# kenwood KAC-8105D



## pat_smith1969 (Feb 17, 2010)

The Specs..
Specifications: 
- RMS Power Rating:
4 ohms: 300 watts x 1 Ch
2 ohms: 500 watts x 1 Ch
- Max power output: 1000 watts x 1 channel
- MOSFET power supply
- LED power indicator
- Tuned Bass EQ (0-18 dB bass boost at 40 Hz)
- Speaker-level inputs with signal sensing for automatic turn-on
- Preamp RCA outputs
- Short circuit, DC offset, overload, and thermal protection circuitry
- Aluminum die cast heat sink
- Built-in cooling fan
- Gold-plated RCA level inputs
- Gold-plated screw terminals
- Variable low-pass filter (50-200 Hz, 24 dB/octave)
- CEA-2006 compliant amplifier
- Frequency response: 5-200 Hz
- Dimensions: 11-1/16"W x 2-3/8"H x 9-7/8"D 



Impressions...
Ok I have had this in my car now for about 6 months. It is pushing an SI BM MKIII wired at a 2 ohm load. I have it installed in an unfinished amp rack but all the wiring is done right with 2 gauge from the battery to the dist block then 4 gauge from the dist block to the amp. I crimpped a 4 gauge ring terminal. 

First off it is a LIGHT amp for 500 watts. It has a fairly small footprint which is convenient. it has a nice look to it and the blue power light is nice. Overall impression however is that it is a moderately cheaply made amp, not real cheap but somewhat cheap.

Despite what the manufacturer states (they are flat out lying) this amp is NOT 2ohm stable. I measured the load at the amp and it bounced between 2.3 and 1.9 (typical as a speaker is playing). This amp was audibly clipping. At times the base line would get real boomy, ocasionally it owuld cut out. Sometimes it would be real loud and loose sounding other times it woudl get quiet. 

Power wise it seemed to be putting out the stated 500w at 2 ohms most of the time. I did not measure it but it got as loud as the replacement amp (memphis PR1.1000 loaded at the same 2 ohm putting out 500 watts) when it wasn't clipping. The bass lines were authoratative and the amp seemed to play as low as the music let it. 

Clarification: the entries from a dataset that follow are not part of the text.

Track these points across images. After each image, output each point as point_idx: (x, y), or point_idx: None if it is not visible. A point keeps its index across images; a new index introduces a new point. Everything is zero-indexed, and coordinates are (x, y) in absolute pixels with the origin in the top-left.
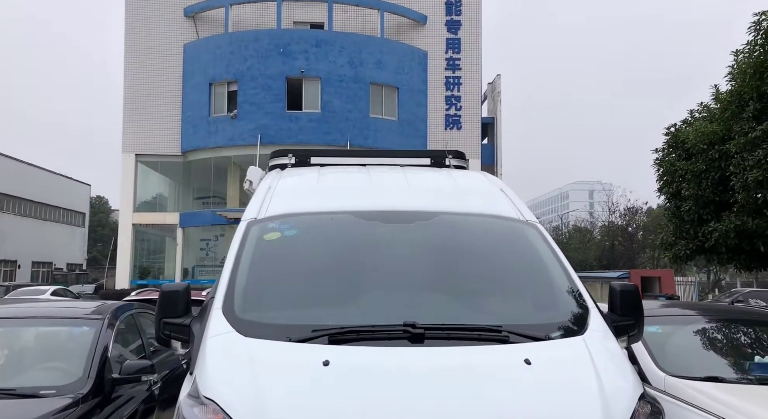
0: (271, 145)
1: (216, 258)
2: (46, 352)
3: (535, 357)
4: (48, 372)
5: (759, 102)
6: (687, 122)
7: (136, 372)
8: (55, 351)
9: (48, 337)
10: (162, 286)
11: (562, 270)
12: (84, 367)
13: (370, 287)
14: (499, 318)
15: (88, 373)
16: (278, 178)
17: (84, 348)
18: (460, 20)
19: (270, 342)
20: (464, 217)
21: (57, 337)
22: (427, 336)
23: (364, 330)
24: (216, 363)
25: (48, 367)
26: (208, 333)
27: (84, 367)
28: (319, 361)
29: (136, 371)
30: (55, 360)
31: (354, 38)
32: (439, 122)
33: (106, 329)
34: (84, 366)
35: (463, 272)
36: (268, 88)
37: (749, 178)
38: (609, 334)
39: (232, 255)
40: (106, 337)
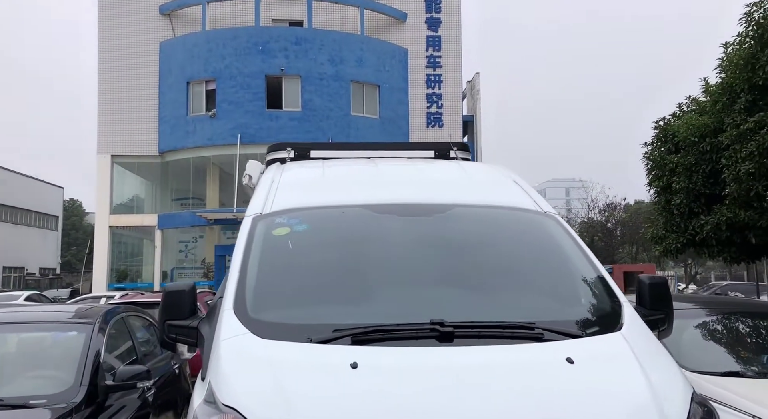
0: (251, 144)
1: (195, 260)
2: (33, 359)
3: (577, 356)
4: (37, 380)
5: (750, 93)
6: (676, 115)
7: (130, 379)
8: (43, 357)
9: (35, 343)
10: (165, 286)
11: (588, 263)
12: (75, 374)
13: (390, 283)
14: (530, 315)
15: (80, 381)
16: (280, 171)
17: (74, 355)
18: (440, 18)
19: (290, 344)
20: (482, 209)
21: (44, 343)
22: (457, 335)
23: (389, 329)
24: (233, 368)
25: (36, 375)
26: (220, 336)
27: (75, 374)
28: (347, 363)
29: (131, 377)
30: (43, 368)
31: (334, 36)
32: (420, 120)
33: (97, 333)
34: (75, 374)
35: (487, 267)
36: (247, 86)
37: (741, 170)
38: (646, 330)
39: (239, 252)
40: (98, 342)
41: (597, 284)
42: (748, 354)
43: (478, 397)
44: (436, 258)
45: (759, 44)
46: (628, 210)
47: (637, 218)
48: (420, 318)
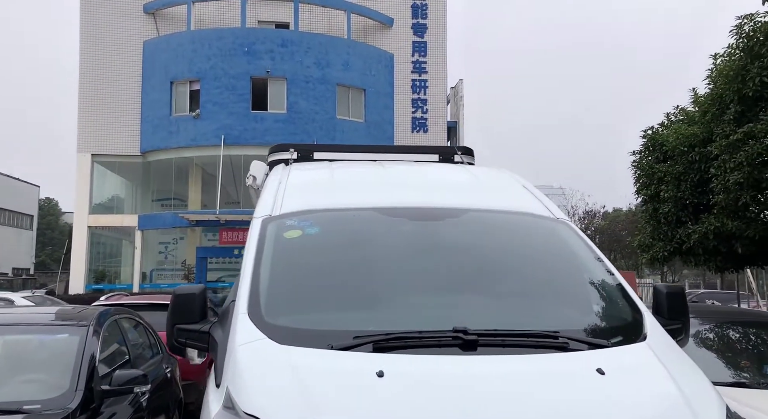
0: (235, 145)
1: (176, 261)
2: (24, 363)
3: (607, 367)
4: (30, 384)
5: (740, 104)
6: (664, 125)
7: (127, 383)
8: (35, 361)
9: (26, 346)
10: (175, 289)
11: (605, 271)
12: (71, 379)
13: (409, 289)
14: (552, 323)
15: (76, 385)
16: (287, 172)
17: (68, 358)
18: (426, 24)
19: (311, 351)
20: (495, 214)
21: (36, 346)
22: (481, 343)
23: (412, 336)
24: (254, 375)
25: (29, 379)
26: (236, 341)
27: (71, 379)
28: (372, 372)
29: (128, 381)
30: (35, 372)
31: (320, 39)
32: (405, 125)
33: (92, 336)
34: (71, 378)
35: (506, 273)
36: (232, 87)
37: (730, 180)
38: (670, 340)
39: (250, 255)
40: (92, 345)
41: (616, 292)
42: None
43: (513, 409)
44: (454, 263)
45: (749, 56)
46: (606, 217)
47: (615, 226)
48: (441, 326)
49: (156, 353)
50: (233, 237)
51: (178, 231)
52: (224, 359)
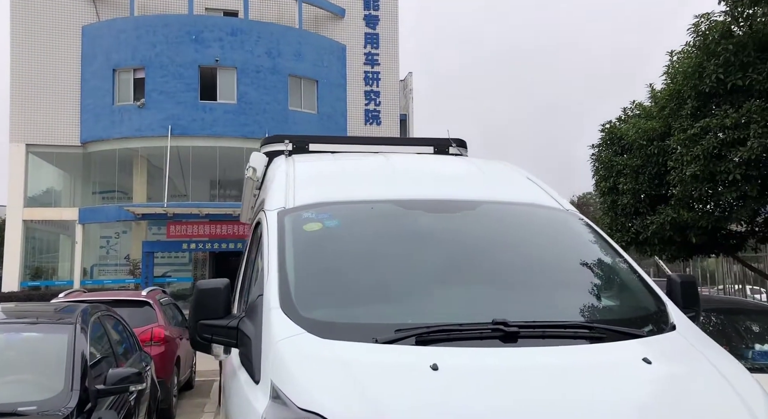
0: (183, 136)
1: (118, 256)
2: (13, 362)
3: (651, 356)
4: (21, 385)
5: (696, 100)
6: (621, 119)
7: (121, 382)
8: (24, 360)
9: (12, 345)
10: (198, 283)
11: (623, 261)
12: (64, 378)
13: (441, 281)
14: (585, 314)
15: (71, 385)
16: (292, 164)
17: (60, 356)
18: (378, 15)
19: (356, 345)
20: (507, 206)
21: (23, 345)
22: (521, 335)
23: (454, 329)
24: (304, 370)
25: (20, 380)
26: (273, 336)
27: (64, 378)
28: (426, 365)
29: (122, 380)
30: (26, 372)
31: (271, 28)
32: (358, 117)
33: (80, 333)
34: (64, 377)
35: (531, 265)
36: (180, 76)
37: (687, 173)
38: (696, 327)
39: (273, 248)
40: (82, 343)
41: (637, 282)
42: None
43: (574, 400)
44: (481, 256)
45: (705, 54)
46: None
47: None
48: (480, 318)
49: (134, 350)
50: (181, 230)
51: (121, 225)
52: (259, 355)
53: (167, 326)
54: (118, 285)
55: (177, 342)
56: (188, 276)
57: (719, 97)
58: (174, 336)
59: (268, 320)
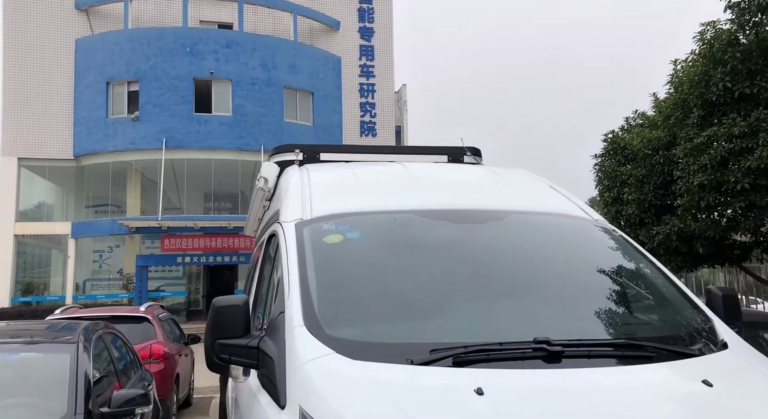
0: (178, 149)
1: (111, 270)
2: (14, 383)
3: (710, 377)
4: (22, 409)
5: (703, 109)
6: (624, 129)
7: (126, 404)
8: (24, 382)
9: (12, 366)
10: (214, 301)
11: (663, 275)
12: (67, 401)
13: (474, 297)
14: (631, 332)
15: (74, 408)
16: (306, 174)
17: (62, 377)
18: (373, 28)
19: (390, 366)
20: (535, 216)
21: (23, 366)
22: (566, 355)
23: (492, 349)
24: (338, 395)
25: (20, 403)
26: (299, 357)
27: (67, 401)
28: (470, 389)
29: (127, 402)
30: (27, 394)
31: (266, 40)
32: (354, 129)
33: (83, 352)
34: (67, 400)
35: (568, 279)
36: (174, 88)
37: (694, 182)
38: (747, 345)
39: (292, 262)
40: (84, 363)
41: (681, 297)
42: None
43: None
44: (513, 269)
45: (711, 62)
46: None
47: None
48: (518, 336)
49: (135, 369)
50: (176, 244)
51: (113, 239)
52: (284, 377)
53: (166, 342)
54: (111, 300)
55: (176, 359)
56: (182, 290)
57: (726, 106)
58: (173, 352)
59: (292, 339)
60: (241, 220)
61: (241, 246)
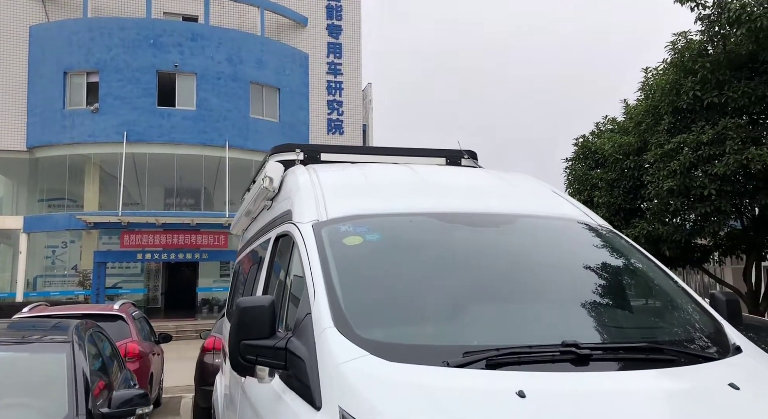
0: (139, 143)
1: (65, 266)
2: (11, 384)
3: (736, 381)
4: (20, 410)
5: (673, 116)
6: (594, 134)
7: (126, 404)
8: (21, 382)
9: (8, 365)
10: (239, 301)
11: (672, 280)
12: (67, 402)
13: (498, 300)
14: (652, 336)
15: (76, 409)
16: (315, 174)
17: (59, 377)
18: (341, 25)
19: (429, 368)
20: (544, 221)
21: (18, 365)
22: (593, 358)
23: (523, 351)
24: (381, 396)
25: (20, 404)
26: (335, 358)
27: (67, 402)
28: (512, 392)
29: (127, 402)
30: (24, 395)
31: (232, 34)
32: (321, 126)
33: (78, 351)
34: (67, 401)
35: (586, 283)
36: (136, 81)
37: (664, 187)
38: (759, 349)
39: (315, 263)
40: (81, 362)
41: (692, 302)
42: None
43: None
44: (535, 272)
45: (682, 71)
46: None
47: None
48: (546, 339)
49: (122, 368)
50: (136, 240)
51: (69, 234)
52: (317, 378)
53: (141, 341)
54: (66, 298)
55: (150, 358)
56: (141, 287)
57: (695, 114)
58: (147, 351)
59: (324, 340)
60: (206, 217)
61: (203, 243)
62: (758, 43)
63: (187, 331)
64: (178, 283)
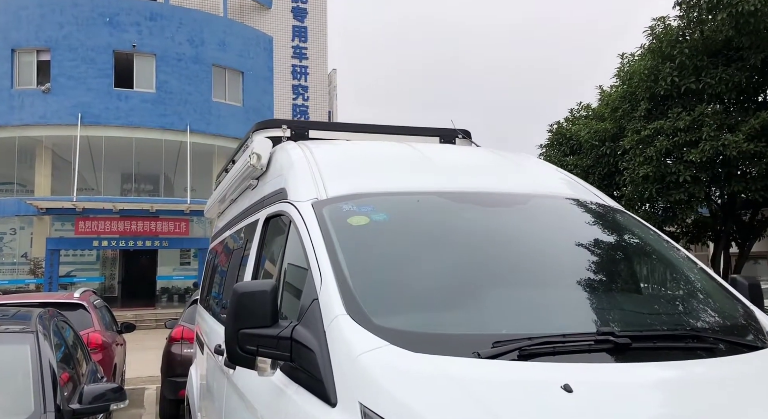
0: (94, 125)
1: (14, 254)
2: None
3: None
4: None
5: (650, 102)
6: (569, 120)
7: (99, 400)
8: None
9: None
10: (236, 286)
11: (695, 264)
12: (33, 397)
13: (520, 286)
14: (688, 324)
15: (43, 405)
16: (308, 150)
17: (23, 371)
18: (306, 8)
19: (459, 360)
20: (556, 201)
21: None
22: (632, 348)
23: (557, 341)
24: (410, 390)
25: None
26: (350, 349)
27: (33, 397)
28: (556, 385)
29: (99, 397)
30: None
31: (194, 15)
32: (286, 111)
33: (44, 342)
34: (33, 396)
35: (611, 268)
36: (91, 60)
37: (639, 173)
38: None
39: (318, 244)
40: (47, 354)
41: (719, 288)
42: None
43: None
44: (557, 255)
45: (660, 57)
46: None
47: None
48: (577, 327)
49: (88, 360)
50: (92, 227)
51: (18, 221)
52: (329, 370)
53: (103, 331)
54: (16, 287)
55: (113, 349)
56: (96, 275)
57: (672, 100)
58: (110, 341)
59: (336, 329)
60: (166, 203)
61: (163, 230)
62: (737, 28)
63: (146, 321)
64: (136, 271)
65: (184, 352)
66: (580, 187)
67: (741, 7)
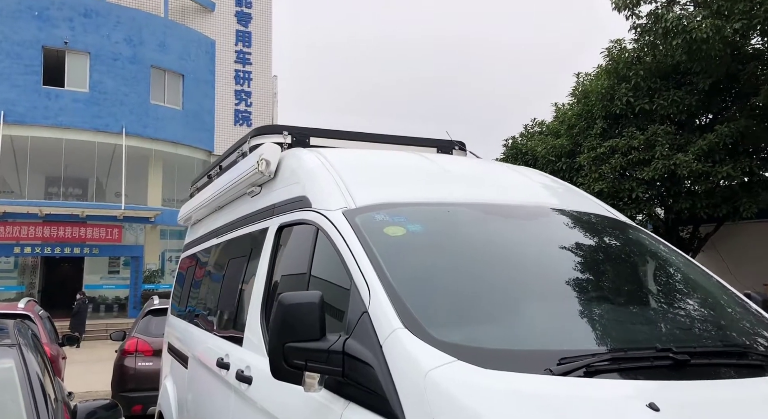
0: (20, 124)
1: None
2: None
3: None
4: None
5: (605, 121)
6: (523, 135)
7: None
8: None
9: None
10: (282, 297)
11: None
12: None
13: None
14: (737, 340)
15: None
16: (323, 157)
17: (11, 388)
18: (251, 13)
19: (534, 378)
20: (576, 215)
21: None
22: (692, 364)
23: (621, 357)
24: (495, 411)
25: None
26: (418, 365)
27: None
28: (641, 404)
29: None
30: None
31: (132, 14)
32: (227, 117)
33: (29, 355)
34: (26, 415)
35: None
36: (17, 56)
37: (595, 189)
38: None
39: (360, 254)
40: (33, 368)
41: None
42: None
43: None
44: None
45: (616, 78)
46: None
47: None
48: (633, 343)
49: (53, 373)
50: (13, 232)
51: None
52: (392, 387)
53: (50, 343)
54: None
55: (60, 362)
56: (15, 284)
57: (626, 119)
58: (56, 354)
59: (396, 344)
60: (99, 209)
61: (93, 236)
62: (690, 54)
63: None
64: (58, 280)
65: (139, 366)
66: (593, 202)
67: (695, 34)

I had a chance to listen to it in a friends vehicle while it was running at a 4 ohm load and it sounded good. 

The amp has absolutely NO noise in it. When I added it to my system (to an existing x4r) I maintained my complete silence between tracks, as well as at systme start up and shut off.

Over all I would say that this amp is good for a non demanding system where it can run at 4 ohms and put out it's 300 watts. If you need an amp that puts out 500 at 2 ohms, look elsewhere.


----------